CASTRIES, St Lucia, September 26, 2008 – The region is being urged to respond to impending global economic challenges just as the small islands in the Caribbean responded to collapse of the West Indies Federation with the creation of the Organisation of Eastern Caribbean States (OECS).
That advice from Governor of the Eastern Caribbean Central Bank (ECCB) Sir Dwight Venner at a recent lecture on ‘The New Economics of Nationhood: The Political Economy of OECS Development in the 21st Century’.
“The OECS has literally kept the integration process alive in the region, as it has attained levels of functioned cooperation comparable to that of the European Union – the world’s premier integration arrangement.
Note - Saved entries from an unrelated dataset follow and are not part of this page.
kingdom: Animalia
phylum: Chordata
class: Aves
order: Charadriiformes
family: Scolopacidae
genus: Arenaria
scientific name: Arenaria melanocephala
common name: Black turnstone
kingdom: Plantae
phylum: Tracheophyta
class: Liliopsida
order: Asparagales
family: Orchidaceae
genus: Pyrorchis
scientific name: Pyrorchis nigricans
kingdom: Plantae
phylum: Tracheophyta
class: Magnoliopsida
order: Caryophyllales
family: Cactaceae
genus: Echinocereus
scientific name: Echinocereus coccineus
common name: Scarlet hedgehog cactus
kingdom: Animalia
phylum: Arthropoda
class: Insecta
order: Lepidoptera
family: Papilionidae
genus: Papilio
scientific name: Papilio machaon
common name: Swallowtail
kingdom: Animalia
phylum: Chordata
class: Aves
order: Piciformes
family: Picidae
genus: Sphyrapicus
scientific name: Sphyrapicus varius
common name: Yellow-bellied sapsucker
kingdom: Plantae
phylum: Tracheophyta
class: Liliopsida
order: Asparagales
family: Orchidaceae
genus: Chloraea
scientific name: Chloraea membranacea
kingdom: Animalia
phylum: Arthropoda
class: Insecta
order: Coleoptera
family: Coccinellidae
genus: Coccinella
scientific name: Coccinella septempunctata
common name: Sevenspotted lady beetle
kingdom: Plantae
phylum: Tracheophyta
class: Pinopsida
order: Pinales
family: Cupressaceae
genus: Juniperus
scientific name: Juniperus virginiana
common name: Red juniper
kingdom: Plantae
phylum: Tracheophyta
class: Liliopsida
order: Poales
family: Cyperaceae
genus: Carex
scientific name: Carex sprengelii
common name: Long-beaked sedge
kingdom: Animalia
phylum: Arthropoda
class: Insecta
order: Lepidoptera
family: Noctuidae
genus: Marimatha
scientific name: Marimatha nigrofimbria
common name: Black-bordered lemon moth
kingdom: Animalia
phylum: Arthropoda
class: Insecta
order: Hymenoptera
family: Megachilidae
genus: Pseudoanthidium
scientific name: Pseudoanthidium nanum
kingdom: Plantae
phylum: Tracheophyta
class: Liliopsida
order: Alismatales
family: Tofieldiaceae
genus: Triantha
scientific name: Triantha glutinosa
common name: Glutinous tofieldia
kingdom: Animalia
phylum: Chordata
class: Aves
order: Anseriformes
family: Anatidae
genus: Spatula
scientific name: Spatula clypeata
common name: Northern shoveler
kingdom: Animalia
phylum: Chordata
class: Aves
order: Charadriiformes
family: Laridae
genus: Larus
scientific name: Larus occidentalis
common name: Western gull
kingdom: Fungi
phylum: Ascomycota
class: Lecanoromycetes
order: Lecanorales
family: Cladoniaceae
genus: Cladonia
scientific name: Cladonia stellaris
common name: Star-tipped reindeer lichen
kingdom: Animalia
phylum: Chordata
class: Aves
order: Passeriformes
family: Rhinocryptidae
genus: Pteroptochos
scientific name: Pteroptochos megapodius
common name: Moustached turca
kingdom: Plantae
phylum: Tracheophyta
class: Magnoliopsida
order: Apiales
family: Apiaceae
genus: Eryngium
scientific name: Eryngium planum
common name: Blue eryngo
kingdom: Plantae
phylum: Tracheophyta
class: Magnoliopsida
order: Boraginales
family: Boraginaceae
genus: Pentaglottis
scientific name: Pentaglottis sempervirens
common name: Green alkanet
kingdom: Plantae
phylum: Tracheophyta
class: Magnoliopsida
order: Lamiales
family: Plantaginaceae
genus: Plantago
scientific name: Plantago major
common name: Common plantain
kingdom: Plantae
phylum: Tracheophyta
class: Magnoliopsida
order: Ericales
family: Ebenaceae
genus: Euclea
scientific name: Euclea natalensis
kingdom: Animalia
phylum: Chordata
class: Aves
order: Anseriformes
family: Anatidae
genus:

All of this is not known or appreciated as the European Union and CARICOM have always been bigger stories than the OECS,” said Sir Dwight.
He asserted that OECS countries have remained integrated in the face of various developmental challenges as a result of solid framework and facilitation.
As such, he said, the task is to tailor the region’s economic progress in its own context as opposed to trying to fit into the moulds of others.
“The current situation however- both internationally and domestically- will prove extremely challenging to these countries. The arrangements which are in place both nationally and at the OECS level have assisted in sustaining a particular kind of political and economic arrangement. These new circumstances will require a new economics of nationhood in order for us to survive and to prosper,” Sir Dwight noted.
The ECCB head said that moves like the CARICOM Single Market and Economy (CSME) are evidence of the recognition of the need for the kind of regional integration pioneered by the OECS.